Repeat the data from the line containing "since 2014 |" through the line containing "Longitud 254,1 m. Datos a julio 2026.", with both of those lines included.

[[ Data, beginning ]]

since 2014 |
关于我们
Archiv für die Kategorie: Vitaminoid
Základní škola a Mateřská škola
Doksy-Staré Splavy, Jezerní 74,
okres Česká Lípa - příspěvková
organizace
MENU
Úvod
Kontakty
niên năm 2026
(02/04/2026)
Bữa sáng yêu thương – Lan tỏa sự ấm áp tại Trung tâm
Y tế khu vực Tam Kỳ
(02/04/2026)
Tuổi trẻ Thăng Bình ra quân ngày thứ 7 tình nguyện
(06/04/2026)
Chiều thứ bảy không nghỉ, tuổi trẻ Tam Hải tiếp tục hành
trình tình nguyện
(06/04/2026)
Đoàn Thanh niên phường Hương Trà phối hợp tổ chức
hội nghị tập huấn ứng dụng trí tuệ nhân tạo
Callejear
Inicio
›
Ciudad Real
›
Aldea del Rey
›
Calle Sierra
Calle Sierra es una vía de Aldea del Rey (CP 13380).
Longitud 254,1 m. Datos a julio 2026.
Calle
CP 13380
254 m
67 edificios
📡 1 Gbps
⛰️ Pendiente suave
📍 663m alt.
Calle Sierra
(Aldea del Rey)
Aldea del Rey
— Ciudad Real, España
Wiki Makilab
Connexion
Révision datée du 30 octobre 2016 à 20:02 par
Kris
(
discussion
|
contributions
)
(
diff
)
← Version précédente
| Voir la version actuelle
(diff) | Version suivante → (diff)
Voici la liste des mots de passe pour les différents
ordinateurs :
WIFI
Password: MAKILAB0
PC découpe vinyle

[[ Data, end ]]
[[ Data, beginning ]]

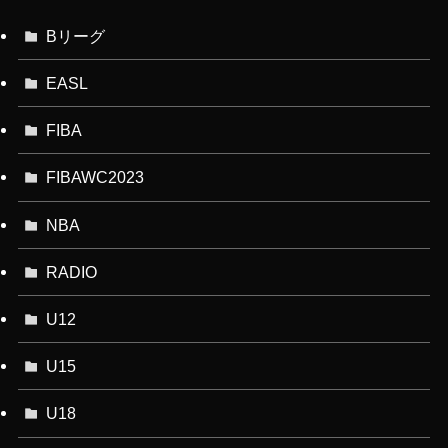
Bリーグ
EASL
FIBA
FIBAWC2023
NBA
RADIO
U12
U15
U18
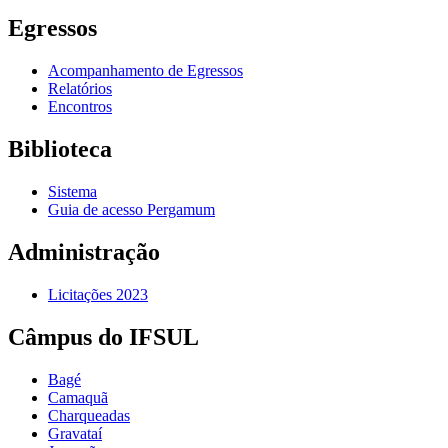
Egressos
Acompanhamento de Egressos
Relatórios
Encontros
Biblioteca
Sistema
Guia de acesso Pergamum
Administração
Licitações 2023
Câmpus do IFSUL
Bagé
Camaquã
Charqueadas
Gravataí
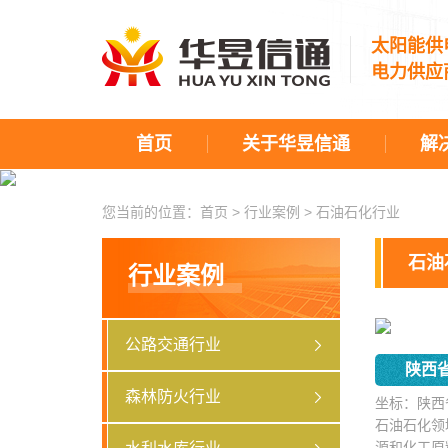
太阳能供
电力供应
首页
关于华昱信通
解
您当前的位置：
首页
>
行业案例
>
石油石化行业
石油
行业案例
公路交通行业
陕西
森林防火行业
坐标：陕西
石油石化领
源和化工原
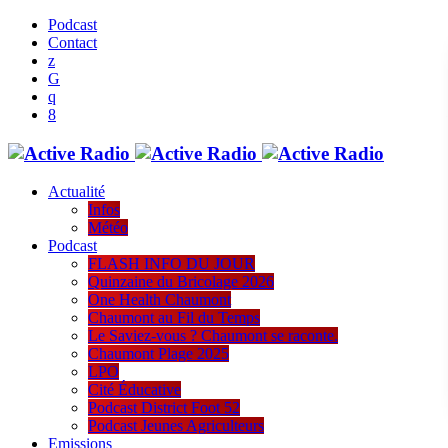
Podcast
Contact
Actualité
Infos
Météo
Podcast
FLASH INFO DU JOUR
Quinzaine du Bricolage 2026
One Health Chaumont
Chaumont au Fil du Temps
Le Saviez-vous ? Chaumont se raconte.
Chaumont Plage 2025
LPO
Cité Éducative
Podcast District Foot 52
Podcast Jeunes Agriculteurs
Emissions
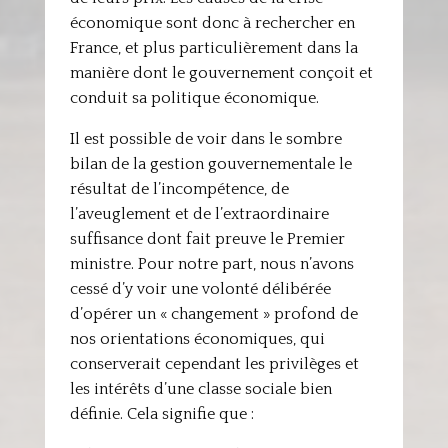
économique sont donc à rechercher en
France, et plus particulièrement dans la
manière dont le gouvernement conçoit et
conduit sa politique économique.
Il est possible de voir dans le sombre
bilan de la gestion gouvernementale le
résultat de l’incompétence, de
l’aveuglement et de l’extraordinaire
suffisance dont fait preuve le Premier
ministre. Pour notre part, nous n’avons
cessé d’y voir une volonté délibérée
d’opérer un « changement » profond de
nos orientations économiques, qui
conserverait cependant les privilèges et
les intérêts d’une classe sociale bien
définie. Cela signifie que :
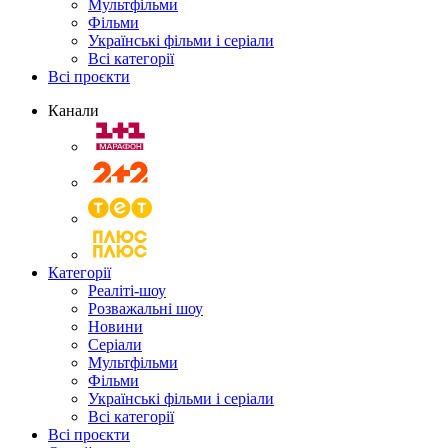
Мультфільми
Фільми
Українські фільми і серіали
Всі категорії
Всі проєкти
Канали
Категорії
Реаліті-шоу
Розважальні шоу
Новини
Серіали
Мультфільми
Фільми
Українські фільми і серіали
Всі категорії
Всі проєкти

[[ Data, end ]]
[[ Data, beginning ]]

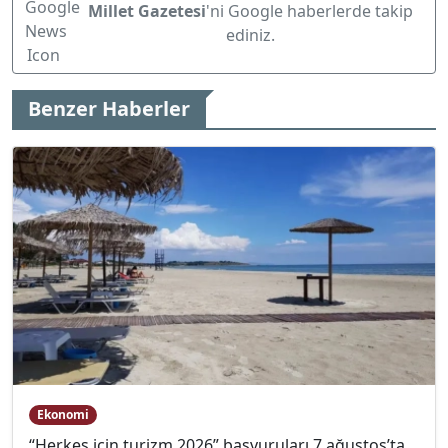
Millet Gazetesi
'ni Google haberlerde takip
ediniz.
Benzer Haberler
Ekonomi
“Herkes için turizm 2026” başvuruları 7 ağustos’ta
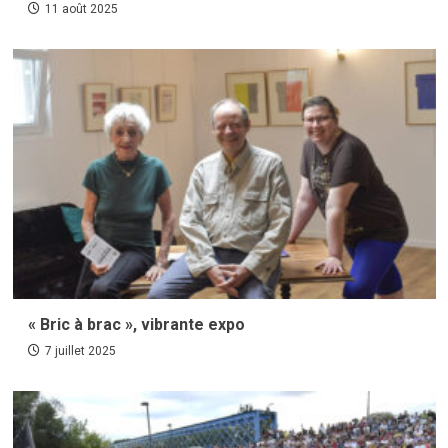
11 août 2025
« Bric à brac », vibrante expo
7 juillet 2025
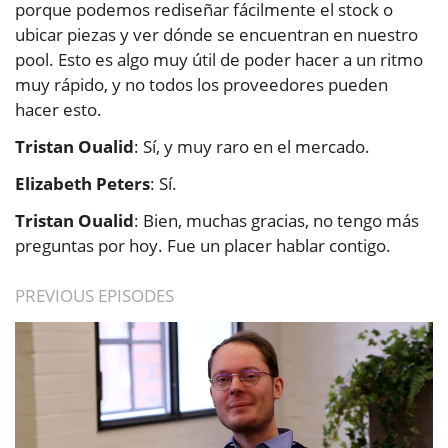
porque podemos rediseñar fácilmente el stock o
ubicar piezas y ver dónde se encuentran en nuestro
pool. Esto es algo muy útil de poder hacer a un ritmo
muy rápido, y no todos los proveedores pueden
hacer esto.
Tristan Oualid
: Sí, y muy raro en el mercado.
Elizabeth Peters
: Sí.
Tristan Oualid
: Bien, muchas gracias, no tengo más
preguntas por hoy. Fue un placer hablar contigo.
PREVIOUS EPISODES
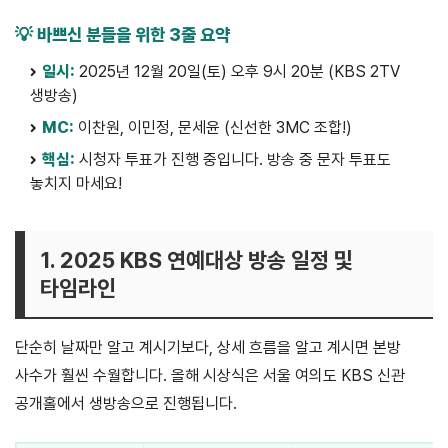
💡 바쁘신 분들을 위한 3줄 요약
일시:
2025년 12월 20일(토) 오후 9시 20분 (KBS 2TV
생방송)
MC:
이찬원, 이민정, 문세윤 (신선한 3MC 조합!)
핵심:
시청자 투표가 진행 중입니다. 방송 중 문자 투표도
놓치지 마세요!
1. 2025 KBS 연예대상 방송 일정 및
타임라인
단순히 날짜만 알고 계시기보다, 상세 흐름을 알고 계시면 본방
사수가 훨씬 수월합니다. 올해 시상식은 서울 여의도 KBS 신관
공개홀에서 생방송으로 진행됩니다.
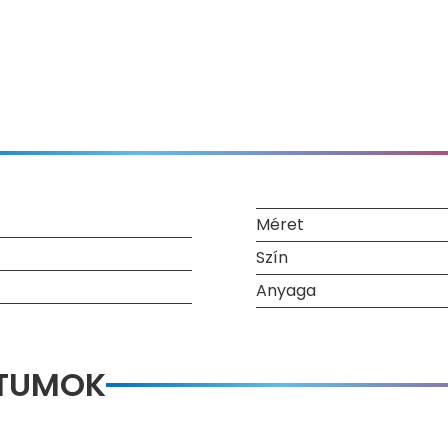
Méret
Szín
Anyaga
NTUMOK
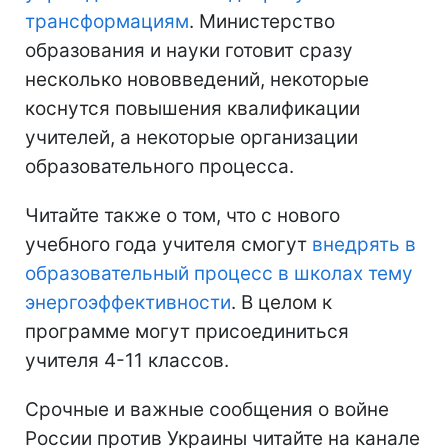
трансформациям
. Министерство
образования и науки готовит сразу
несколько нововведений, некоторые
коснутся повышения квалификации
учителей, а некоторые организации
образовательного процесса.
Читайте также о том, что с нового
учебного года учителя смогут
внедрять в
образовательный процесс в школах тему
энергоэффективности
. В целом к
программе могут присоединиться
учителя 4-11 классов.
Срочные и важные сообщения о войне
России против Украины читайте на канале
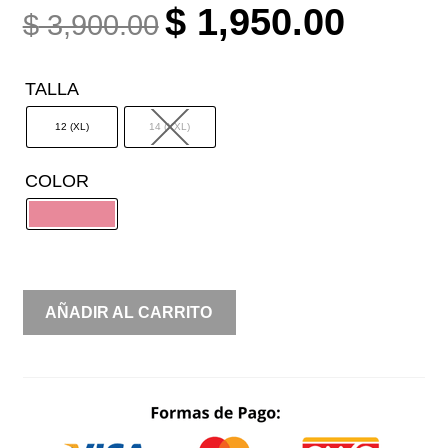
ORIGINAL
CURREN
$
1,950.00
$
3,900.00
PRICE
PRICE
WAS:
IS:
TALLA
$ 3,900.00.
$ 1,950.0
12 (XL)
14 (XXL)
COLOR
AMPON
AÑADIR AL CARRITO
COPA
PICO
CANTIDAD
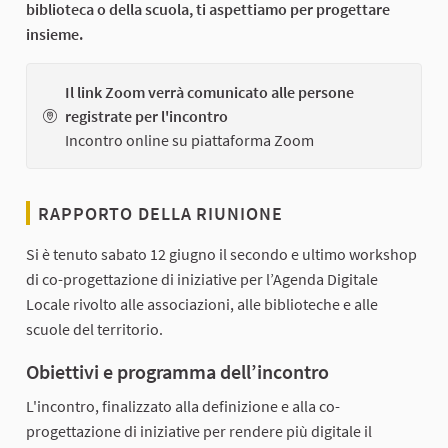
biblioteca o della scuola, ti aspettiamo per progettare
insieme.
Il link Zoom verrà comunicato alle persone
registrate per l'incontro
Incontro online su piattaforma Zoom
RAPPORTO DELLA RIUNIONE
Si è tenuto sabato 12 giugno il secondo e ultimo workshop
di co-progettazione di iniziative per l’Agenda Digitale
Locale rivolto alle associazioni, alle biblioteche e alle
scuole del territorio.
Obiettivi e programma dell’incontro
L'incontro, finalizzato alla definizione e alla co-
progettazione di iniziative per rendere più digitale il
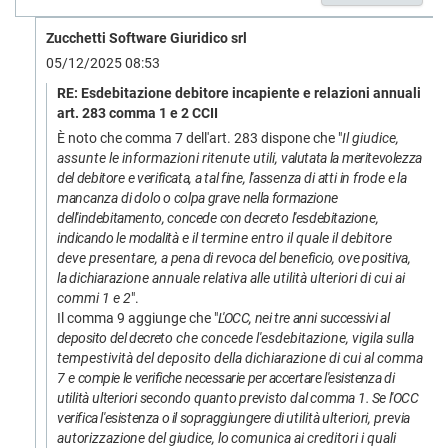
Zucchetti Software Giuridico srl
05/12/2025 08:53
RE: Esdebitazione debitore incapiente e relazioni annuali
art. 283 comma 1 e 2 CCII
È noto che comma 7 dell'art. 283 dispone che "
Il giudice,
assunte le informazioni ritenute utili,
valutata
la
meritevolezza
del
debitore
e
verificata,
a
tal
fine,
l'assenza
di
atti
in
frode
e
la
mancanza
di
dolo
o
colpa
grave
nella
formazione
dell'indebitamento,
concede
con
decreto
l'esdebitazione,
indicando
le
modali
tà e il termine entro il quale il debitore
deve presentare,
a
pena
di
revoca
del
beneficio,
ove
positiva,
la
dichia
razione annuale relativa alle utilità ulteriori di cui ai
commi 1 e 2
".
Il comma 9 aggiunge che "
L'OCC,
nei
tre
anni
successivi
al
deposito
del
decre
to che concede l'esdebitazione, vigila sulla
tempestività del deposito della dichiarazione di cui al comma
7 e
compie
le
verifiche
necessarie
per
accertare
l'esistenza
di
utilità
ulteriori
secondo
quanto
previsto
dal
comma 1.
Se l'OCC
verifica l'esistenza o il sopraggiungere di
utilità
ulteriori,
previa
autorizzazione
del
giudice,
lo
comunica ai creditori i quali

[[ Data, end ]]

Exercise result:
since 2014 |
关于我们
Archiv für die Kategorie: Vitaminoid
Základní škola a Mateřská škola
Doksy-Staré Splavy, Jezerní 74,
okres Česká Lípa - příspěvková
organizace
MENU
Úvod
Kontakty
niên năm 2026
(02/04/2026)
Bữa sáng yêu thương – Lan tỏa sự ấm áp tại Trung tâm
Y tế khu vực Tam Kỳ
(02/04/2026)
Tuổi trẻ Thăng Bình ra quân ngày thứ 7 tình nguyện
(06/04/2026)
Chiều thứ bảy không nghỉ, tuổi trẻ Tam Hải tiếp tục hành
trình tình nguyện
(06/04/2026)
Đoàn Thanh niên phường Hương Trà phối hợp tổ chức
hội nghị tập huấn ứng dụng trí tuệ nhân tạo
Callejear
Inicio
›
Ciudad Real
›
Aldea del Rey
›
Calle Sierra
Calle Sierra es una vía de Aldea del Rey (CP 13380).
Longitud 254,1 m. Datos a julio 2026.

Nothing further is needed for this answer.